Film: Shirley (2020)
Stars: Elisabeth Moss, Michael Stuhlbarg, Logan Lerman, Odessa Young
Director: Josephine Decker
Oscar History: No nominations
Snap Judgment Ranking: 3/5 stars
All right, so we're continuing our week-long look at the movies of 2020 with a second film that played at Sundance (the first was Monday's Palm Springs), Shirley. The movie, purchased by Neon, seemed destined for the sort of critically-acclaimed (but brief) summer run that such movies oftentimes get. The film got raves, and falls into the weird glut of movies that Elisabeth Moss has been choosing to excel in since Mad Men went off the air. She's taken on key roles in mainstream flicks (Us, The Kitchen, The Invisible Man), but by-and-large she's just been acing work in really low-key independent cinema, in some cases movies you might not have even have heard of despite her celebrity (Mad to Be Normal, Light of My Life, The Free World, Chuck). Here, she plays what could be one of her most memorable roles as legendary horror writer Shirley Jackson.
(Spoilers Ahead) The film is told over the course of one school year. We have a young couple Rose (Young) and Fred Nesser (Lerman), who are staying at Bennington College with Stanley Hyman (Stuhlbarg) and his wife Shirley Jackson, who has recently written the critically-acclaimed (but deeply controversial) short story "The Lottery." Jackson doesn't conform to the role of a professor's wife naturally. She's abrupt, curt (frequently crossing into rude), and discusses sex in a way that other people simply don't do in the 1950's. She starts a strange friendship with the pregnant Rose, messing with her head, but still seemingly liking her in the only way Shirley can express...all the while tormenting herself with a new novel that she refuses to let her husband read. As the film unfolds, we begin to see the complicated dynamic between Shirley & Stanley, and the way that the Nessers' relationship covers for a less than idyllic marriage.

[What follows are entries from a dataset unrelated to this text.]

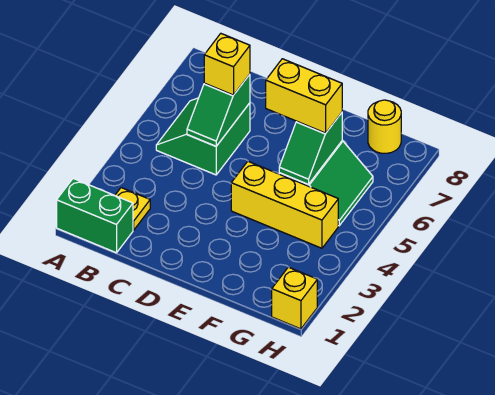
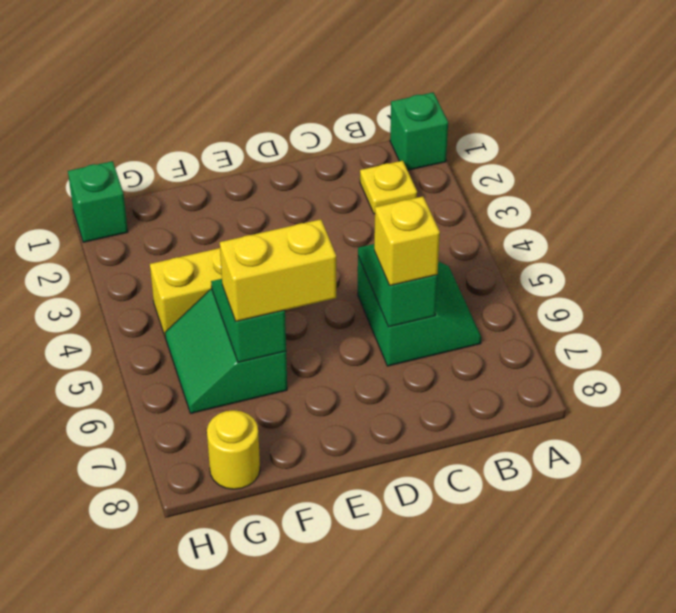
green brick A1:B1 level 1 -> green brick A1 level 1
yellow brick H1 level 1 -> green brick H1 level 1

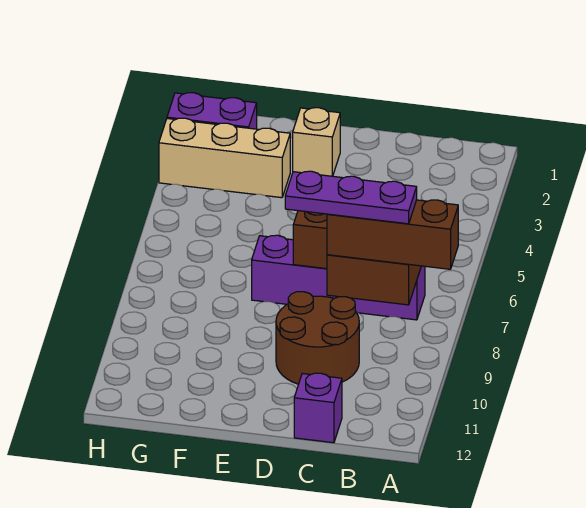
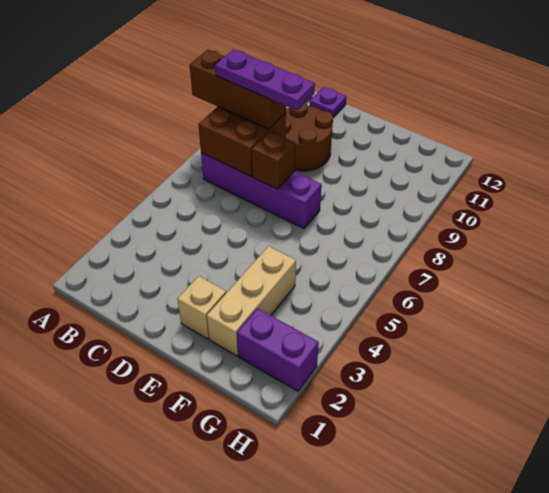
purple brick C12 level 1 -> purple plate C12 level 1
tan brick F3:H3 level 1 -> tan brick F2:F4 level 1

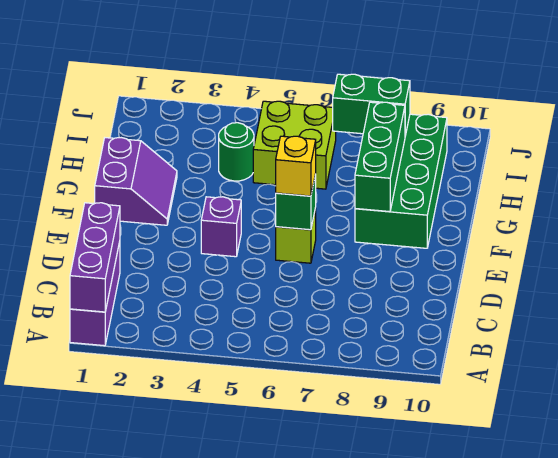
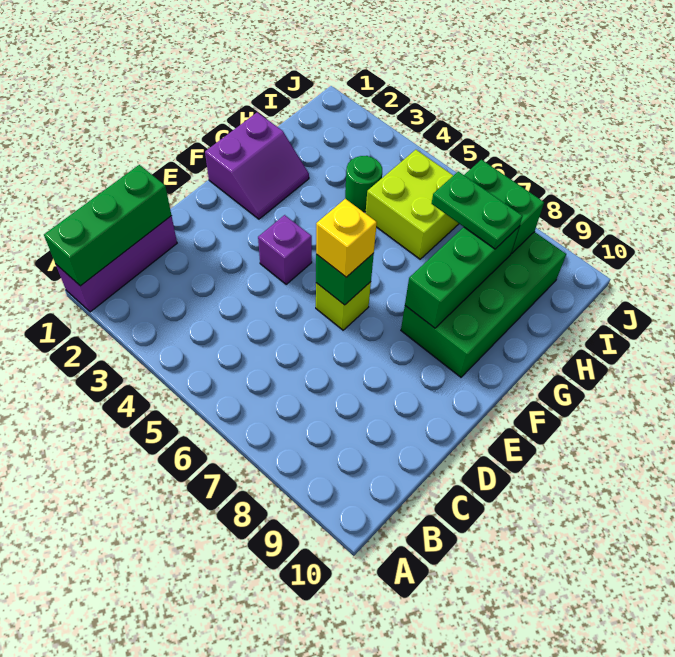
purple brick A1:C1 level 2 -> green brick A1:C1 level 2
none -> green plate H7:H8 level 3

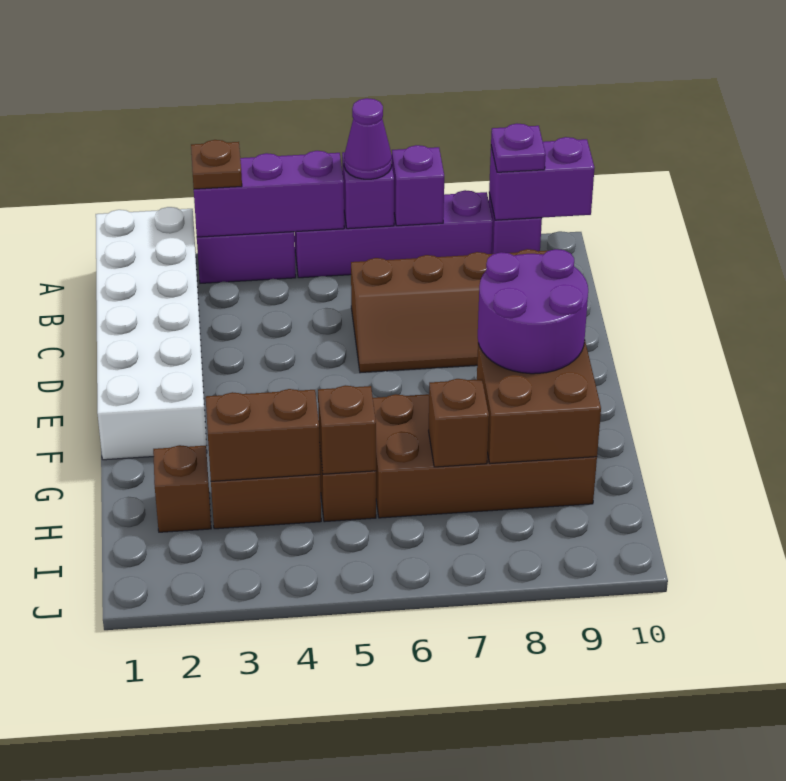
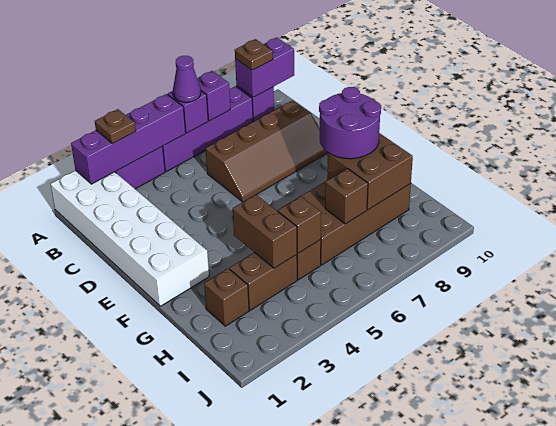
purple brick A3:A5 level 2 -> purple brick A2:A5 level 2
purple plate A9 level 3 -> brown plate A9 level 3
brown brick H3:H4 level 2 -> brown brick G4:H4 level 2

This is not an easy film, and certainly not a straight-forward biopic. It takes place for a just a year, while Jackson is writing one of her novels Hangasaman (a book that is celebrated, but not something that you could instantly name-check in the same way you could something like "The Lottery"). Hangsaman was based on the real-life disappearance of Paula Jean Welden, who attended Bennington college and who the real-life Jackson doesn't appear to have met, but her husband may have when she attended the school. This murderous nature of a real-life crime hangs over the film in the way that we see fictionalized versions of real-people, and Jackson's paranoia & fits of mad genius leave us questioning everything we see.
This generally works, though it's hard-to-watch. The movie is doused in heat, a sticky sweat over all of the actors. The film frequently shows the Nessers in some throw of sexual desire (though it's worth noting that this is not an equal opportunity nudity situation, as Young is forced to be far more exposed in these scenes than the more-famous Lerman), and it always feels hot, and not in the double entendre way. The movie perhaps doesn't always have a firm enough script to carry its plotting, and some of its twists feel a bit arbitrary (either they were telegraphed an hour earlier or feel like an unnecessary distraction), but it's watchable thanks to Moss in the central role. She's extraordinary as Jackson, finding menace with a playfulness that makes her Shirley feel like a demonic, overly-talented child. She plays her scenes knowing that she wants things from others, but confident that she's better than everyone (and has the talent to prove it). It's the kind of work that when Moss inevitably starts scoring frequent Oscar nominations we're going to point to as evidence that she could pull off such a performance all along (like Julianne Moore in Safe).